Question

If 31z5 is a multiple of $3$, where $z$ is a digit, what might be the values of $z$?

Answer 1

Hint: We have to find the value of $z$ and the given number is multiple of $3$, so we apply the divisibility test of $3$ on the given number. The sum of all digits of the given number must be divisible by the $3$. Then we check the sum obtained with all values of $z$ from $0-9$. By using this concept we find all possible values of $z$.

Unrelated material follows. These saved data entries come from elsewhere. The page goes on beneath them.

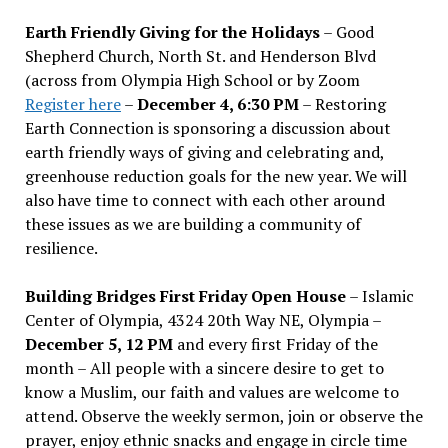
Earth Friendly Giving for the Holidays
– Good
Shepherd Church, North St. and Henderson Blvd
(across from Olympia High School or by Zoom
Register here
–
December 4, 6:30 PM
– Restoring
Earth Connection is sponsoring a discussion about
earth friendly ways of giving and celebrating and,
greenhouse reduction goals for the new year. We will
also have time to connect with each other around
these issues as we are building a community of
resilience.
Building Bridges First Friday Open House
– Islamic
Center of Olympia, 4324 20th Way NE, Olympia –
December 5, 12 PM
and every first Friday of the
month – All people with a sincere desire to get to
know a Muslim, our faith and values are welcome to
attend. Observe the weekly sermon, join or observe the
prayer, enjoy ethnic snacks and engage in circle time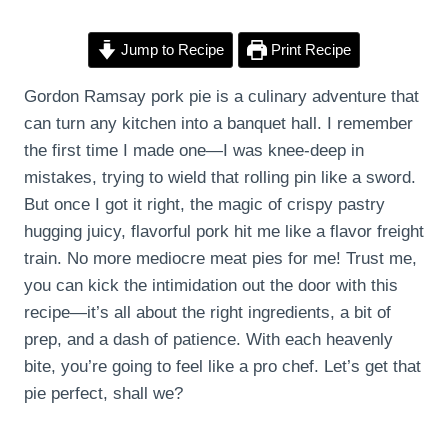
Jump to Recipe
Print Recipe
Gordon Ramsay pork pie is a culinary adventure that
can turn any kitchen into a banquet hall. I remember
the first time I made one—I was knee-deep in
mistakes, trying to wield that rolling pin like a sword.
But once I got it right, the magic of crispy pastry
hugging juicy, flavorful pork hit me like a flavor freight
train. No more mediocre meat pies for me! Trust me,
you can kick the intimidation out the door with this
recipe—it’s all about the right ingredients, a bit of
prep, and a dash of patience. With each heavenly
bite, you’re going to feel like a pro chef. Let’s get that
pie perfect, shall we?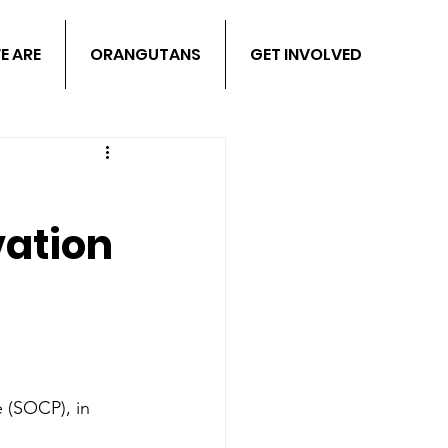
E ARE
ORANGUTANS
GET INVOLVED
ation
 (SOCP), in 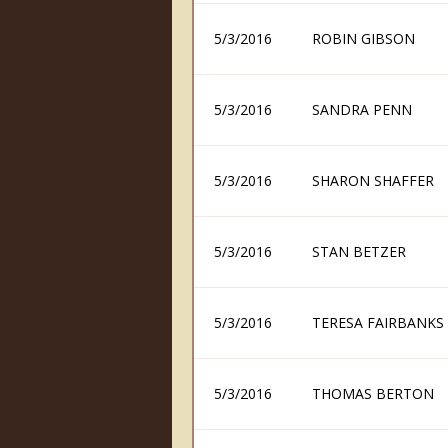
5/3/2016
ROBIN GIBSON
5/3/2016
SANDRA PENN
5/3/2016
SHARON SHAFFER
5/3/2016
STAN BETZER
5/3/2016
TERESA FAIRBANKS
5/3/2016
THOMAS BERTON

Complete step-by-step solution:
We have been given a number of $31z5$ is a multiple of $3$.
We have to find the value of $z$.
Now, we know that if the sum of all digits of a number is divisible by $3$, then the number is also divisible by $3$.
So, we check the divisibility of the given number.
We have
 $\begin{align}
  & 31z5=3+1+z+5 \\
 & \Rightarrow 9+z \\
\end{align}$
Now, as $z$ is a single digit, the value of $z$ will be from $0-9$.
Now, we add the all possible values to the sum of digits and observe the sum that for which digit the sum is divisible by $3$.
So, the possible values of $z$ will be
$\begin{align}
  & 0+9=9 \\
 & 9+1=10 \\
 & 9+2=11 \\
 & 9+3=12 \\
 & 9+4=13 \\
 & 9+5=14 \\
 & 9+6=15 \\
 & 9+7=16 \\
 & 9+8=17 \\
 & 9+9=18 \\
\end{align}$
Now, from obtained sum of digits only $9,12,15,18$ are divisible by $3$.
So, the possible values of $z$ are $0,3,6,9$.

Note: If a number is multiple of any number then it must be following the divisibility test of the same number. We need to check all possible values of $z$ from $0-9$ because if we choose any random number it will not give us an exact answer.